3
votes

From the docs, it is clear that when a KCL application is started with TRIM_HORIZON as the iterator type, the records are read from the start of the stream. The docs also mention that the state of the application is maintained in the DynamoDB table by using checkpointing.

However I do not find any reference where how this DynamoDB table information is used by KCL application.

In specific my problem is as follows - I have stream with retention period of 168 hours which is a lot of data. Say my KCL(started with iterator at TRIM_HORIZON) was in sync with the incoming data and was processing records at the end of the stream and chekcpointing at regular intervals. Now if I restart my KCL, will it start from the beginning of the stream to read the data (168 hours before) but still use DynamoDB table to see the checkpoint and skip to the latest records or is the checkpoint information not used at all and the stream is read from the start irrespective?

In the latter case, it is unnecessary reprocessing of huge amount of data.

Should I be manually using the sequence number from the DynamoDB table to get the shard iterator?

1

1 Answers

1
votes

When a KCL application is restarted, it automatically restores its state from DynamoDB table, so you don't need to do anything manually.

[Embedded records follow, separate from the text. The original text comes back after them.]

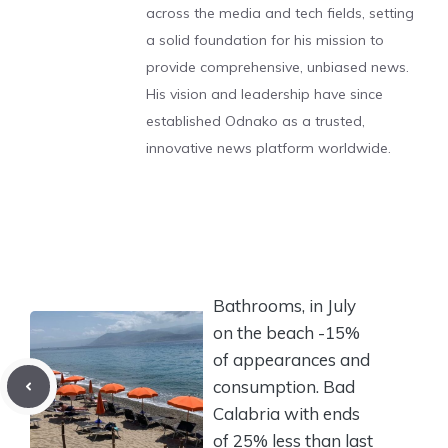
across the media and tech fields, setting
a solid foundation for his mission to
provide comprehensive, unbiased news.
His vision and leadership have since
established Odnako as a trusted,
innovative news platform worldwide.
Bathrooms, in July
on the beach -15%
of appearances and
consumption. Bad
Calabria with ends
of 25% less than last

Processing continues from the last checkpoint that was made before restart, so be ready to process few duplicate items if the restart occurred unexpectedly and the application didn't have a chance to checkpoint before exit (though there may be other reasons for duplicates)

When restarting, be sure to provide the same application name as you did on the previous start. Otherwise KCL would treat this situation as creating a new separate application, would create a new DynamoDB table and start entirely independent processing.